We suffered the loss of five grandparents and Phil's mentor. We became an aunt and uncle to five wonderful nieces and nephews. We survived three moves; law school; infertility and four rounds of IVF; difficult pregnancies; miscarriage; having children; discovering our children have CHDs; seven surgeries and five heart caths in just three-and-a-half years for said children; the death of one child; and the chronic disease and ever-present specter of death with the other; all while living in a fishbowl as a pastor's family.

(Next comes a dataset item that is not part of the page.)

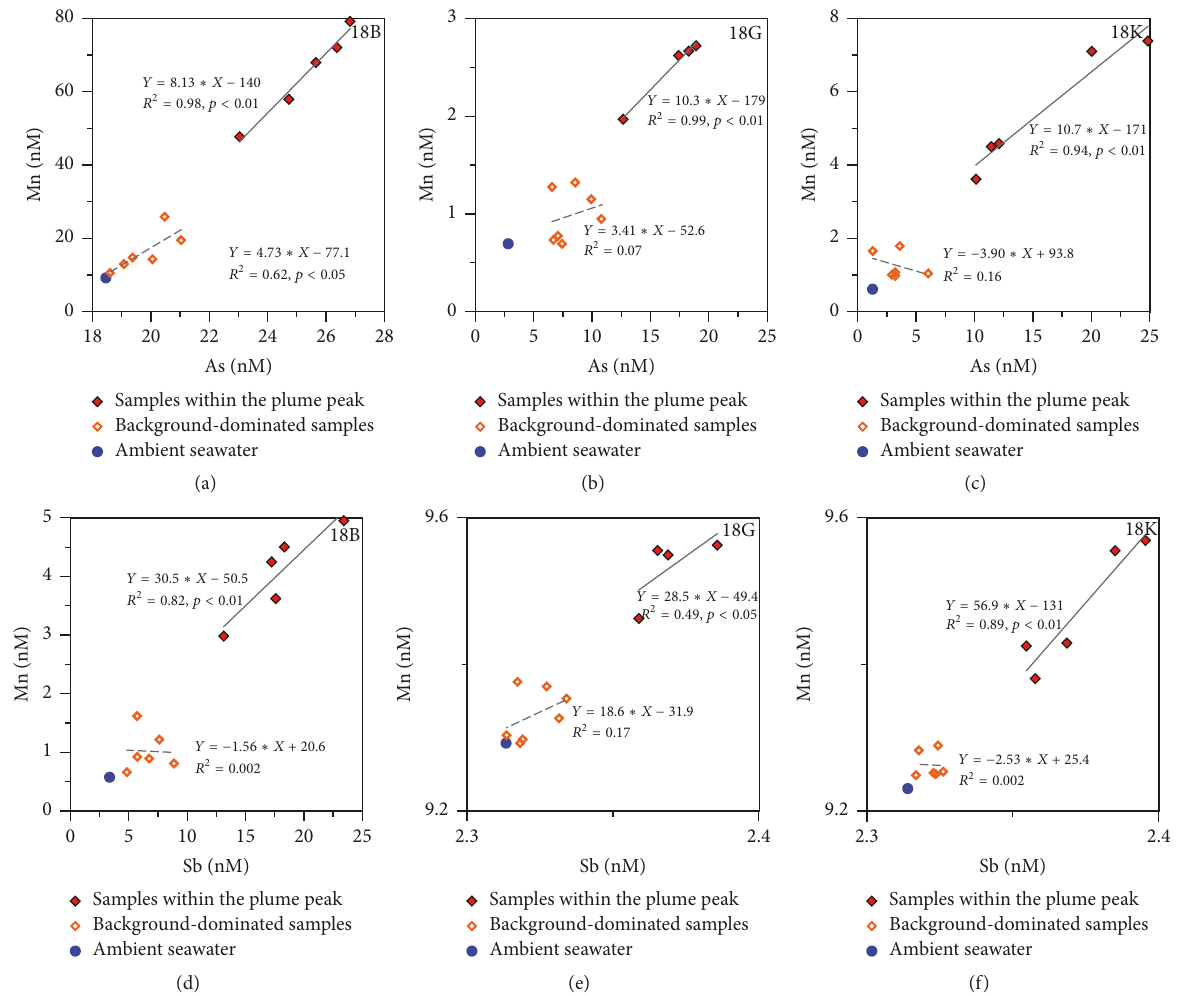
Figure 4: Correlations between Mn and As at (a) Station 18B, (b) Station 18G, and (c) Station 18K; correlations between Mn and Sb at (d) Station 18B, (e) Station 18G, and (f) Station 18K in the plume in the eastern Manus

Looking back at just the last eight years, it's no wonder we're suffering depression and anxiety. We have been living in survival mode. Even if we have a moment to discover what our needs and whether they are being met, we keep our mouth shut so as not to disturb the delicate balance that gets us through the day. There have been times recently when we weren't sure we were going to make it. Even now, there are no guarantees. We just keep taking things one day at a time and checking in with each other. But, it's been worth it.
We share a love of stories--books, televisions shows, movies. We are movie buddies. We've seen Avengers, Sherlock Holmes, Star Wars I-III, Love Actually, Despicable Me, and countless other movies together in the theater. We have begun taking Mira to the movies and get to share those experiences. We have attended GenCon and share our love of board, video, computer, and roleplaying games. We have our own language. We will hear something that will trigger the same wrongity-wrong answers in our head at the same time. We can say a single word and the other person knows exactly what we are talking about. We have invested lots of time and energy and love in each other and, honestly, neither of us wants to break another person in.
We get to go out for our anniversary this year. It's quite an exciting prospect given how other anniversaries have been spent. Our first anniversary, Phil let me fly home by myself to attend my grandfather's funeral. Our second anniversary, Phil was in the hospital with a dear friend and church member who was having surgery. Last year, I was in the PICU with Patrick as they readied him for his G-tube surgery. Four years ago, we were in the process of discovering Mira's CHD. That's not to say we never get to go out. Two years ago, when I was pregnant with Patrick, we got to see Carol Burnett live. Five years ago, Phil officiated a wedding on our anniversary. This year, we're eating at our favorite restaurant and get to spend the night in a hotel and SLEEP IN! Chalk another one up in the good pile!
What I'm trying to say is that marriage is hard. For everyone. Even if the hardest thing you deal with is figuring out how to share because you were both only children, the adjustment and commitment to a single person for the rest of your life will always be hard. There will always be moments when you want to throw in the towel. Literally. I was angrily tossing laundry in the dryer the other evening and the voice in my head was shouting at me to just go upstairs and call it off. But you can't unring that bell. Once it's out there, it colors just about everything going forward. Take a breath. Take a walk. Lock yourself in the bathroom for a five-minute breather. Go to counseling--alone, together, or both. But don't assume that just because it's hard you're doing it wrong, or that there isn't enough love in your marriage to make it work.
My marriage, my family, my life, is worth keeping. It's worth fighting for. We've been through Hell, but we have stayed true to our vows. We've seen better and worse; affluence and scraping by; Melting Pot and ramen noodles; sickness and health. Every day we get the same choice--whether to keep choosing this life together. And today, although in many ways it is just another day to make the same choice, it's the anniversary of our public proclamation of that choice. And looking back at all we survived, all we've built together, all we've experienced, I'm reaffirming my choice.
Heart of my heart. We're in this together. I've got your back. Madly, magically, always.